There are steps that need to be taken to ensure that we understand how to improve patient outcomes. Health systems’ ultimate goal is to improve patient outcomes. But outcomes improvement can’t happen without effective outcomes measurement. The three main steps to be taken are:

Transparency:

The healthcare industry is on a journey to outcomes transparency. Patients want outcomes data so they can make educated decisions about their healthcare. Quality reporting organizations, such as The LeapFrog Group, evaluate and report U.S. hospital safety and quality performance. Patients want reassurance they’re receiving the best care for the lowest cost—publicly reported outcomes help.

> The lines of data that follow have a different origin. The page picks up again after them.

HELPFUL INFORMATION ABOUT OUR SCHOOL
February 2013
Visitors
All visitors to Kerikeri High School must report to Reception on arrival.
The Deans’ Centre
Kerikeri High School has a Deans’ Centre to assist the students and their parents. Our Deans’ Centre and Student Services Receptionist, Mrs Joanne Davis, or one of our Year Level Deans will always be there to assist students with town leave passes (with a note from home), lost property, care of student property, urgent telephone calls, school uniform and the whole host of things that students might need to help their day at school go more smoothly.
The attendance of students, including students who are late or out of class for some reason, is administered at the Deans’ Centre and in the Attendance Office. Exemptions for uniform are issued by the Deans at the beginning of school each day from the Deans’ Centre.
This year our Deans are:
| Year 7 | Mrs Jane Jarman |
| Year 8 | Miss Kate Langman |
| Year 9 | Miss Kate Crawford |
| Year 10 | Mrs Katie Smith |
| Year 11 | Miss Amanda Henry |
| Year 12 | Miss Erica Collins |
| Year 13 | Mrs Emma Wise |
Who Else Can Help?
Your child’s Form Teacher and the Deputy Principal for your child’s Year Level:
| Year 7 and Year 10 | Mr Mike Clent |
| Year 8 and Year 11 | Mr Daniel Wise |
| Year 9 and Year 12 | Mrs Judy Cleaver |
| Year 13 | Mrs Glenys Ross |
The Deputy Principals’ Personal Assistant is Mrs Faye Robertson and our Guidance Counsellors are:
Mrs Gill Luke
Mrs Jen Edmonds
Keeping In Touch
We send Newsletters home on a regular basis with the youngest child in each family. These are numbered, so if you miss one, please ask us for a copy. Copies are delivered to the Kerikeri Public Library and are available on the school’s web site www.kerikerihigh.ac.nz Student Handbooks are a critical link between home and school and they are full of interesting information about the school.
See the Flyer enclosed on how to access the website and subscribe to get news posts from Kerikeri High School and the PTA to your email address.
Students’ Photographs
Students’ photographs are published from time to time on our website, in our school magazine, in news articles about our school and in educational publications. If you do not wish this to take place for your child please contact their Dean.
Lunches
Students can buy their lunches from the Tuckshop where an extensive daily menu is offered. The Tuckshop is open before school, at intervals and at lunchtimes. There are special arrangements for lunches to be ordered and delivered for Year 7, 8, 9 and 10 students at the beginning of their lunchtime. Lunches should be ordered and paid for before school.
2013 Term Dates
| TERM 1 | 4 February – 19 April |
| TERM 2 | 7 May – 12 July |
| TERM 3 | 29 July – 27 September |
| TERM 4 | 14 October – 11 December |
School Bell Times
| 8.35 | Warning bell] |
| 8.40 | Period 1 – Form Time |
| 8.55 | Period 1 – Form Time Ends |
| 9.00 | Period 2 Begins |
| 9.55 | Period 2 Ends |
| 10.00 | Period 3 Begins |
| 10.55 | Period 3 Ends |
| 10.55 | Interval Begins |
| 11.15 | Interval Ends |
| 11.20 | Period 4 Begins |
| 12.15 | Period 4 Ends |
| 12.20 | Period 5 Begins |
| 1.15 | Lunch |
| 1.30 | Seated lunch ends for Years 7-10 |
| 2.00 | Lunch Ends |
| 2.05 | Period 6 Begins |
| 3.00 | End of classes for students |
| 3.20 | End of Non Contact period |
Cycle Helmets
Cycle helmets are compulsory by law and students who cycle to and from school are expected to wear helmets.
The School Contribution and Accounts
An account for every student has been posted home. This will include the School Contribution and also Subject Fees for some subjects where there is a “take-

Integrated Care: The industry is also shifting toward integrated care—we aren’t just treating a hip anymore; we’re treating the whole person. A key component of integrated care is helping patients with transitions; easing patient transitions from the ER, to surgery, to inpatient care, to rehab, and, ultimately, back to a steady, normal state. Transitional points of care are critical for managing consistency of care and providing the right care in the right setting at the lowest cost.

Interoperability:

Sharing data between departments within an integrated system is another important component. Outcomes measurement and improvement depends on the system’s ability to share data across clinicians, labs, hospitals, pharmacies, and other staff, departments, and settings. EDWs improve interoperability by integrating data and providing a single source of truth. Improving critical care transitions through integrated care and seamlessly exchanging data through interoperability are essential ingredients for better outcomes measurement. For example, as heart failure patients are discharged (depending on the risk stratification), it’s critical for them to see a cardiologist or primary care physician as quickly as possible. Otherwise, they are discharged and have a higher risk of being readmitted.

The efficient use of medical imaging is an increasingly important outcome measure. According to the European Science Foundation, “Medical imaging plays a central role in the global healthcare system as it contributes to improved patient health outcome and more cost-efficient healthcare in all major disease entities.”

The following outcome and process measures illustrate how health systems improve outcomes by improving processes:

  • Conducting a medication reconciliation system check with heart failure patients at the time of discharge (process measure) can reduce heart failure readmission rates (outcome measure).
  • Performing a fall risk assessment on a patient at the time of admission (process measure) can reduce fall rates (outcome measure).
  • Using a skin assessment tool (process measure) can prevent skin breakdown (outcome measure).

 

Timeliness of care outcome measures patient access to care. For example, a health system working to design a more efficient and accurate system for assessing sepsis developed an analytics platform to track the timeliness of care delivery, including several interventions: lactate tests, blood cultures, antibiotics, and central venous pressure (CVP).